Selected passage
_ _ _ _ _

Jackson boxed twice more that summer before the flu caught up to his naval base. It was September, and while the Navy had promised Jackson leave to get in some good work in the arenas of New York and possibly Philly and Boston that autumn, pandemic policy meant that everyone at his station was to be inoculated and kept at the base, away from the wider populace, for two weeks.

The astute reader might be at this juncture wondering how Willie Jackson was given a flu vaccine when the harmful germ wasn’t even identified as a virus for another two decades. The unfortunate answer is that he wasn’t: Pursuant to prevailing wisdom that influenza was a rod-shaped bacteria, he and the Navy jocks he taught how to fight were injected with inoculations against bacterial strains.

And while it might seem obvious that his base had no entertainment at its immediate disposal during this post-injection convalescence-lockdown beyond a phonograph or radio, the situation was actually darker than you might imagine – literally. One part of the US war effort at home involved conservation of resources – including the bituminous coal that powered electrical plants. In New York, the head of that effort was Walter Pamplin Moseley of Park Avenue – whose order was simple: No electric lights allowed after dark. None.

_ _ _ _ _

Exercise
Write out the portion of the passage about Willie Jackson starting at "And while it" and ending at "after dark. None.", copying it word for word.

_ _ _ _ _

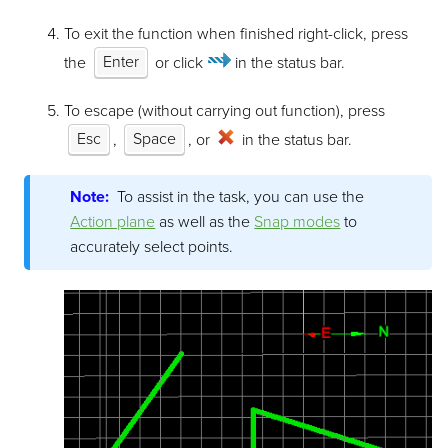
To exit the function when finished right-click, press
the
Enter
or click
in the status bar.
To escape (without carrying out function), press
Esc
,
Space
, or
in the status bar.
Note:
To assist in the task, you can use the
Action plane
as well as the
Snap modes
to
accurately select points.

_ _ _ _ _

Response to this exercise
And while it might seem obvious that his base had no entertainment at its immediate disposal during this post-injection convalescence-lockdown beyond a phonograph or radio, the situation was actually darker than you might imagine – literally. One part of the US war effort at home involved conservation of resources – including the bituminous coal that powered electrical plants. In New York, the head of that effort was Walter Pamplin Moseley of Park Avenue – whose order was simple: No electric lights allowed after dark. None.